### [PROVIDED TEXT]
◇ ◇ ◇ ◇ ◇ ◇ ◇

The second single from the album was "Supongo Que Lo Sabes", released in May 2022, the single was accompanied by a video, released on the same day. The clip was recorded in The Filmore Miami Beach, Florida. The track peaked at number 19 in the Latin Pop Songs charts in the United States. In Mexico, the song peaked at No. 1 of the Monitor Latino charts in Mexico. "Supongo Que Lo Sabes" has become the group's first single to earn a certification in the United States.

On 29 August 2022, they released the third single from the album, "Mi Salida Contigo" with Kenia Os. The track peaked at number 19 in the Latin Pop Songs charts in the United States. In Mexico, the song peaked at No. 1 of the Monitor Latino charts in Mexico. The single was certified gold in Mexico.

=== Other songs ===
On April 21, the group released the promotional single from the album, titled "Mejor Que Te Acostumbres". The song was announced in a video posted to social media on April 17, 2022. On May 5, the group released "Serías Tú", song is about the strong connection between a mother and daughter. The music video features the band singing the song while scenes show Ha*Ash with a little girl played by Mathilda, the daughter of Hanna. In July the group released the song "Si Yo Fuera Tú" accompanied by a video, released on the same day. In November, Ha*Ash has officially released the musical video of "Tenían Razón".

=== Tour ===

To promote the album, the group embarked on a world tour called "Gira mi salida contigo" from mid-2022 to 2023.

◇ ◇ ◇ ◇ ◇ ◇ ◇

### [PROVIDED INFORMATION]
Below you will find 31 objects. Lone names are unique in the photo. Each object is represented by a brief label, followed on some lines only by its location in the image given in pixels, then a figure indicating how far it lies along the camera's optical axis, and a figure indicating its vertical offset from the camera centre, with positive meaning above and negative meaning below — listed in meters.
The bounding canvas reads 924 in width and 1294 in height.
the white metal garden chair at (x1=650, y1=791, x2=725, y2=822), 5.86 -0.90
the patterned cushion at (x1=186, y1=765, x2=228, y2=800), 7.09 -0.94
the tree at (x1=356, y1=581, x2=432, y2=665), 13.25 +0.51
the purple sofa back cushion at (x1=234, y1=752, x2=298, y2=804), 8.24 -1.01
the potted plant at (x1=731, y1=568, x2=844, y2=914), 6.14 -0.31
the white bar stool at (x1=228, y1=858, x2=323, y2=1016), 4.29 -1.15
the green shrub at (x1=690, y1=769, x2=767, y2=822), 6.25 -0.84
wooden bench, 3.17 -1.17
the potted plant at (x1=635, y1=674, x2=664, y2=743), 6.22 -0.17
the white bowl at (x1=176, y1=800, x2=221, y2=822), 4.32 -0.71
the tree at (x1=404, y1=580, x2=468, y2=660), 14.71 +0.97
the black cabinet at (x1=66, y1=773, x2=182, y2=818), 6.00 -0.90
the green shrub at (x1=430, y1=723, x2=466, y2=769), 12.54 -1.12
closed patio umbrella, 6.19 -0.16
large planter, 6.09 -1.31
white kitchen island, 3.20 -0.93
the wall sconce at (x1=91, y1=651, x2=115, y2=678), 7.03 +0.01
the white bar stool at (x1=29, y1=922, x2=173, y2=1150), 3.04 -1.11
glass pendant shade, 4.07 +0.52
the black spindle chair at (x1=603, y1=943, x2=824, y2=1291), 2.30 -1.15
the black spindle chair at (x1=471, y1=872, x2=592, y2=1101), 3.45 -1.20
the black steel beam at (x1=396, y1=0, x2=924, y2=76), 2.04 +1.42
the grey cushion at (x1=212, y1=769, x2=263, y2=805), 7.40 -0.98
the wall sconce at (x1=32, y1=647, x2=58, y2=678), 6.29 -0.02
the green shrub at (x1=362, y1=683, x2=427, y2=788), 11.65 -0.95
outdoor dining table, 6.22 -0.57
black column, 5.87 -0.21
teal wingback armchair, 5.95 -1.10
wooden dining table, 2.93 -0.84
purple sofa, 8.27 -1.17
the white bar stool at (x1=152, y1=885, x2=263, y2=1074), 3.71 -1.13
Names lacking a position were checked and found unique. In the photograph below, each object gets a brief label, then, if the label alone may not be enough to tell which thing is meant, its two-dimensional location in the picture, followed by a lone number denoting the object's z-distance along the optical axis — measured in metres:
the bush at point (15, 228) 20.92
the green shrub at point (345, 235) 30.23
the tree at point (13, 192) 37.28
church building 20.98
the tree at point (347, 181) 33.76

◇ ◇ ◇ ◇ ◇ ◇ ◇

### [ASSIGNED TASK]
Write the next part of the passage on Ha*Ash's album, its singles and its tour, starting after its final sentence.

### [OUTPUT FOR THIS TASK]
== Track listing ==

Notes
- signifies a co-producer

Standard edition
| No. | Title | Writer(s) | Producer(s) | Length |
|---|---|---|---|---|
| 1. | "Lo Que un Hombre Debería Saber" | Ashley Grace; Hanna Nicole; Alejandra Zéguer; Pablo Preciado; | Hanna Nicole^{[a]}; George Noriega; | 3:14 |
| 2. | "Si Yo Fuera Tú" | Ashley; Hanna; Zéguer; Preciado; | Hanna^{[a]}; Sebastián Krys; | 3:27 |
| 3. | "Supongo Que Lo Sabes" | Ashley; Hanna; José Luis Ortega; | Hanna^{[a]}; Noriega; | 3:56 |
| 4. | "Mi Salida Contigo" (with Kenia Os) | Ashley; Hanna; Kenia Flores; Edgar Barrera; Alan Saucedo; Sofia Thompson; | Hanna^{[a]}; Noriega; | 2:55 |
| 5. | "Tenían Razón" | Ashley; Hanna; Zéguer; Preciado; | Hanna^{[a]}; Krys; | 3:13 |
| 6. | "Mejor Que te Acostumbres" | Ashley; Hanna; German Duque; Felipe González Abad; | Hanna^{[a]}; Noriega; | 3:13 |
| 7. | "Te Lo Dije" | Ashley; Hanna; Preciado; | Hanna^{[a]}; Julio Reyes; | 3:12 |
| 8. | "Yo Nunca Nunca" | Ashley; Hanna; Raquel Sofía; Stefano Vieni; | Hanna^{[a]}; Noriega; | 2:53 |
| 9. | "Demasiado Para Ti" | Ashley; Hanna; Preciado; | Hanna^{[a]}; Noriega; | 3:08 |
| 10. | "Mi Día Favorito" | Ashley; Hanna; Patricia Cantú; Vieni; | Hanna^{[a]}; Noriega; | 3:32 |
| 11. | "Serías Tú" | Ashley; Hanna; Zéguer; Preciado; | Hanna^{[a]}; eyes; | 3:26 |
| Total length: |  |  |  | 32:25 |

==Credits and personnel==
Credits adapted from the album's liner notes.

===Musicians===

- Ashley Grace: vocals (all tracks)
- Hanna Nicole: vocals (all tracks)
- Kenia Os: vocals (4)
- Jean Rodríguez: background vocals (1, 3, 6)
- Pete Wallace: keyboards (1, 3–4, 6, 8–10)
- Doug Emery: keyboards (2)
- Camilo Velandia: guitar (1, 3–5, 6, 8–10), banjo (4, 8–10)
- David Levita: guitar (2)
- Pablo De La Loza: bass (1)
- Davey Farragher: bass (2)
- George Noriega: bass (3–4)
- Lee Levin: drums (1–3)
- Matt Calderín: drums (1–6)
- Juan Camilo Escorcia : accordion (4)
- Julie Almonte: trumpet (6)
- Daniel Uribe: guitar (7, 11)
- Julio Reyes: keyboards (7, 11)
- Guillermo Vadalá: bass (7, 11)
- Aaron Sterling: drums (7, 11)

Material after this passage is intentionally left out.